Back to Belgaum

Sudalaimuthu Palaniappan Palaniappa at AOL.COM
Sat Jan 23 01:39:12 UTC 1999


The beNDigEri plates of the Yadava king Krishna  dated to be from 1249-50 AD,
reveal some interesting information about the name of Belgaum. In "A Copper-
Plate Grant of the Yadava King Krishna" K. B. Pathak says, "And the chief
object of it is to record that MalliseTTi, the minister of kRiSNa, bestowed
the village of tAmbrapurI, in the district of vENugrAma or Belgaum, upon a
number of brAhmaNs
" (The transliteration 'vENugrAma' follows that of K. B.
Pathak.)

In light of the findings of kumArila bhaTTa regarding the Sanskritic tendency
to treat Dravidian words as IA words, one can see how  vEL with an enunciative
vowel can become vENu in Sanskrit provided we allow for the alternation of vEL
with vEN in the local area. In fact, the alternation of -L- and -N- in an
etymological group in Dravidian has been recognized by linguists as in
koL-/koN-. (Emeneau, 1994, p. 363). The presence of *v- inferred from
Dravidian linguistics is also confirmed by the Sanskrit name.

We are fortunate to have the form vEN occurring in a Tamil-Brahmi inscription
tentaively dated by T. V. Mahalingam to be from 3rd to 2nd Century B.C. The
inscription is found in a cavern in Marugaltalai near Tirunelveli.
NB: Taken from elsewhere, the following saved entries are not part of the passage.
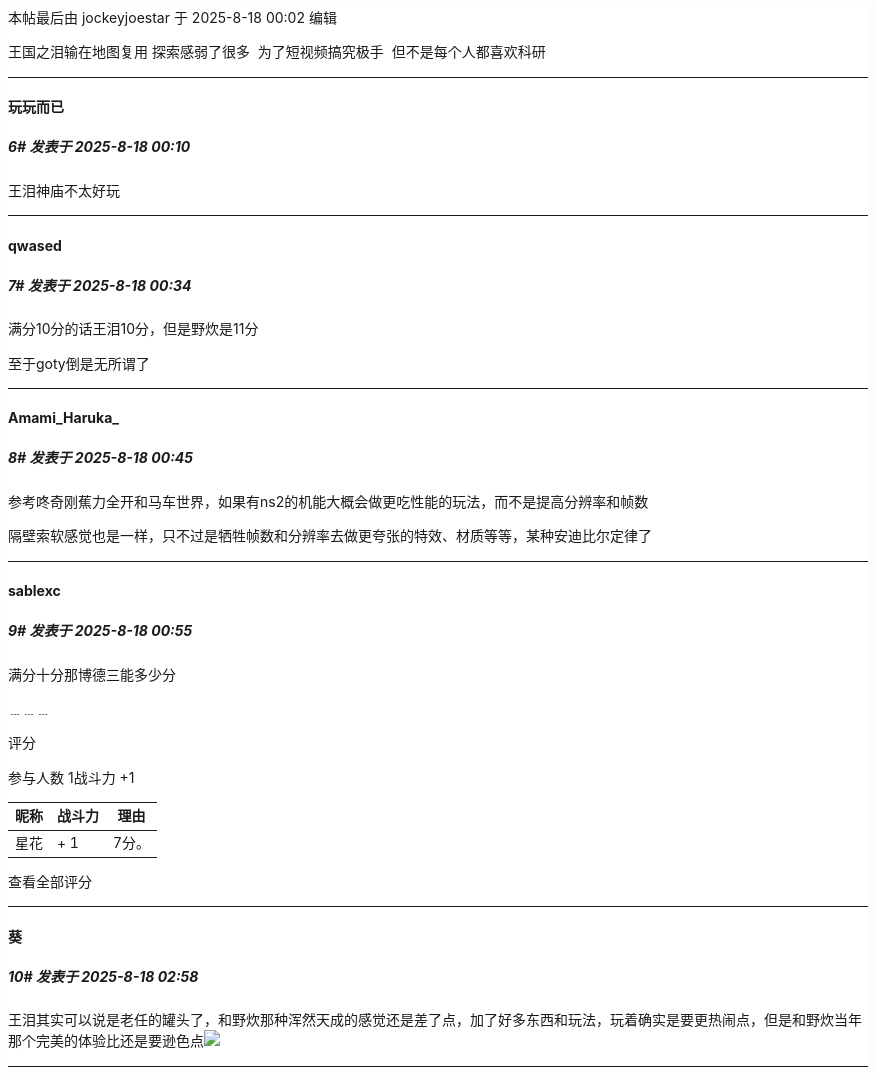  本帖最后由 jockeyjoestar 于 2025-8-18 00:02 编辑 

王国之泪输在地图复用 探索感弱了很多  为了短视频搞究极手  但不是每个人都喜欢科研

*****

####  玩玩而已  
##### 6#       发表于 2025-8-18 00:10

王泪神庙不太好玩

*****

####  qwased  
##### 7#       发表于 2025-8-18 00:34

满分10分的话王泪10分，但是野炊是11分

至于goty倒是无所谓了

*****

####  Amami_Haruka_  
##### 8#       发表于 2025-8-18 00:45

参考咚奇刚蕉力全开和马车世界，如果有ns2的机能大概会做更吃性能的玩法，而不是提高分辨率和帧数

隔壁索软感觉也是一样，只不过是牺牲帧数和分辨率去做更夸张的特效、材质等等，某种安迪比尔定律了

*****

####  sablexc  
##### 9#       发表于 2025-8-18 00:55

满分十分那博德三能多少分

﹍﹍﹍

评分

 参与人数 1战斗力 +1

|昵称|战斗力|理由|
|----|---|---|
| 星花| + 1|7分。|

查看全部评分

*****

####  葵  
##### 10#       发表于 2025-8-18 02:58

王泪其实可以说是老任的罐头了，和野炊那种浑然天成的感觉还是差了点，加了好多东西和玩法，玩着确实是要更热闹点，但是和野炊当年那个完美的体验比还是要逊色点<img src="https://static.stage1st.com/image/smiley/face2017/018.png" referrerpolicy="no-referrer">

*****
It reads,
"vEN kOsipan kuTupita kal kAJcaNam". (See "Early South Indian Paleography",
p.221) Here vEN stands for vEL.

Robert Zydenbos wrote:
<< "Belgaum" is written, in Kannada script, as "be.lagaavi". But what must be
noted here is that the vowel is _short_. This may be completely lost on
Marathi speakers, in whose language the Devanagari script is now commonly
used, in which the short e "doesn't exist" 
If a word / name contains an e,
and if it is of Indo-Aryan origin, it is always represented in Kannada as a
_long_ e (i.e., its original prosodic quantity is preserved; though this may
differ in the case of tadbhava words).>>

The -a in beLagAvi could have been an enunciative -a as in kUDal/kUDala. As
for the variation in vowel length,  Vasundhara Filliozat said "e" and "E"
could not be differentiated before the 16th century in Kannada orthography. So
is it not possible that the variation in the vowel length could have been
influenced by orthography, and we would have the form beLa- instead of bELa-.
(A parallel situation in Tamil is the vowel length variation in "vEGkaTakiri"
in Tamil KantapurANam vs. "veGKaTakiri" of today's usage.) Could this not have
led to the  re-interpretation that the name "beLagAvi" is from Ka. beLa-
meaning "white"?

Any comments from Kannada scholars is appreciated.